> Exercise inputs:
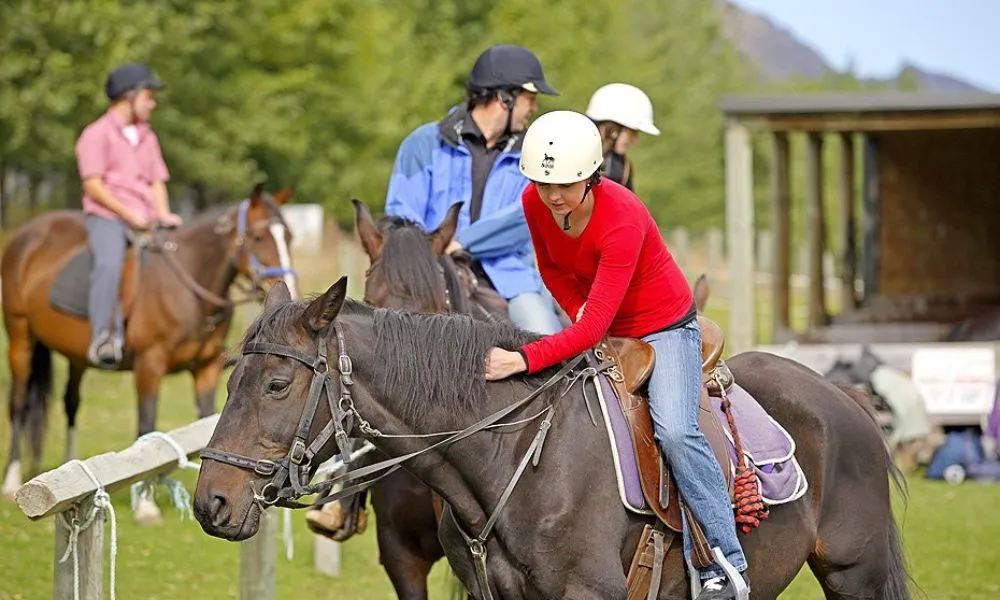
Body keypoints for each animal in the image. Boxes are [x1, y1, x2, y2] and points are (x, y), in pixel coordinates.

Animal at [1, 184, 298, 520]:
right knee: (19, 404)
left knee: (71, 402)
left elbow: (208, 421)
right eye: (258, 237)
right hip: (20, 337)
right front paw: (145, 506)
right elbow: (146, 427)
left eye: (289, 236)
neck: (190, 288)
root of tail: (28, 234)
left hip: (76, 356)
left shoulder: (206, 368)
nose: (287, 286)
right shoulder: (149, 365)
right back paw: (11, 482)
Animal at [194, 277, 913, 600]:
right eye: (231, 381)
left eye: (277, 385)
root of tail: (843, 400)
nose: (212, 503)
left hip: (855, 575)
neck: (516, 461)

> Assignment: Images are to be skipped, and each line above is to be returned exactly.

> Exercise answer:
Body keypoints for each animal in the image. Boxes are [x1, y1, x2, y2] and points are (x, y), in pixel coordinates.

Animal at [1, 184, 298, 520]:
right knee: (19, 404)
left knee: (71, 402)
left elbow: (208, 421)
right eye: (258, 237)
right hip: (20, 337)
right front paw: (145, 506)
right elbow: (146, 427)
left eye: (289, 236)
neck: (190, 288)
root of tail: (28, 234)
left hip: (76, 356)
left shoulder: (206, 368)
nose: (287, 286)
right shoulder: (149, 365)
right back paw: (11, 482)
Animal at [194, 277, 913, 600]:
right eye: (231, 381)
left eye: (277, 385)
root of tail: (843, 400)
nose: (212, 503)
left hip: (855, 575)
neck: (516, 461)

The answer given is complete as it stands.